-------- PAGE TEXT

# Cost saving for Advocate



## Tecstar (Apr 17, 2013)

Where do people get their Advocate? It's £45 for 6 from my vet, but I can get it cheaper online even when paying for the vets prescription.


Sent from my iPad using Tapatalk


----------



## susanb (Jan 19, 2012)

I pay for a prescription from the vet & buy online. Much cheaper. Have been doing this for a year now with no problem.


----------



## cockerpoo61 (Jun 24, 2011)

How much is a prescription from the vets? Thinking about doing this as with 4 dogs it can be quite expensive from the vets. Also what online suppliers do you use?


----------



## susanb (Jan 19, 2012)

I pay £9 for the vert prescription. The cost varies - if you are lucky the vet may do it free (but probably not). I look online for who is cheaper at the time. The last two times I have used Viovet and I can definitely recommend them (last time I paid £56 for 12 pipettes - which is 12 months worth...so that was £65 including the vet 's prescrption)


----------



## Tecstar (Apr 17, 2013)

My vet says £8. I think I could save a tenner at least.


Sent from my iPad using Tapatalk


----------



## cockerpoo61 (Jun 24, 2011)

Thanks for that will look into it for when I run out next.


----------

----------------

BRIEF A
Please repeat the Advocate thread word for word, starting with "I pay for a" and going on through "do you use?".
BRIEF B
Answer these questions from the Advocate thread:
(i) What does Tecstar's vet charge for 6 of Advocate?
(ii) Which online supplier has susanb used the last two times?
(iii) How many dogs does cockerpoo61 have?
The data plays no part in any of this.

-------- DATA SECTION

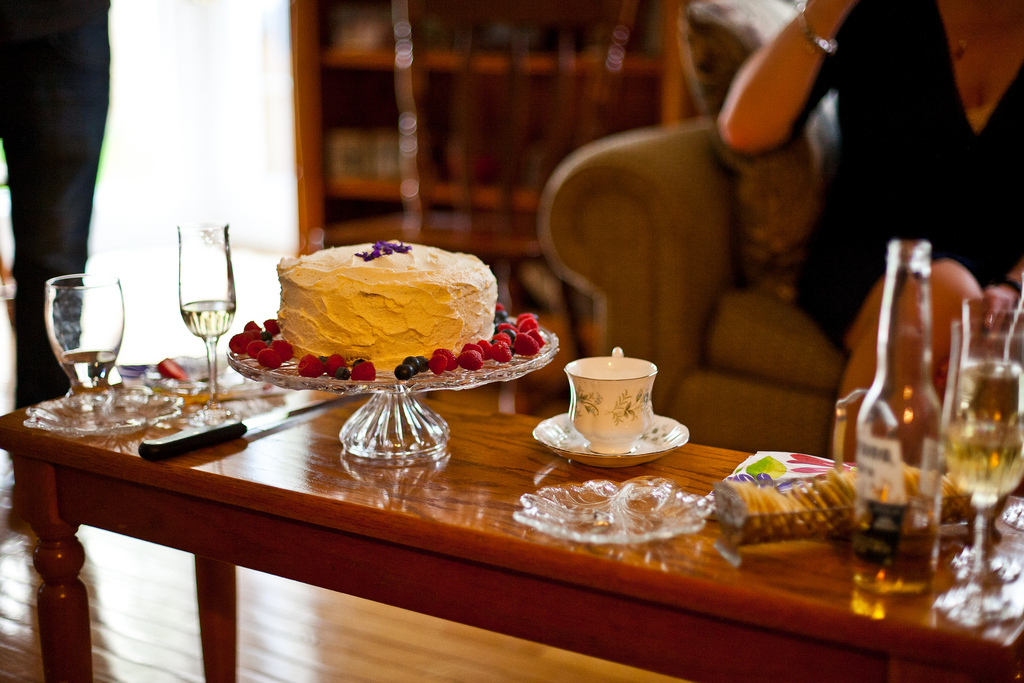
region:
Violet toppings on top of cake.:
[351, 240, 419, 261]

----------------

CORRECT ANSWER A
I pay for a prescription from the vet & buy online. Much cheaper. Have been doing this for a year now with no problem.


----------



## cockerpoo61 (Jun 24, 2011)

How much is a prescription from the vets? Thinking about doing this as with 4 dogs it can be quite expensive from the vets. Also what online suppliers do you use?

CORRECT ANSWER B
(i) £45
(ii) Viovet
(iii) 4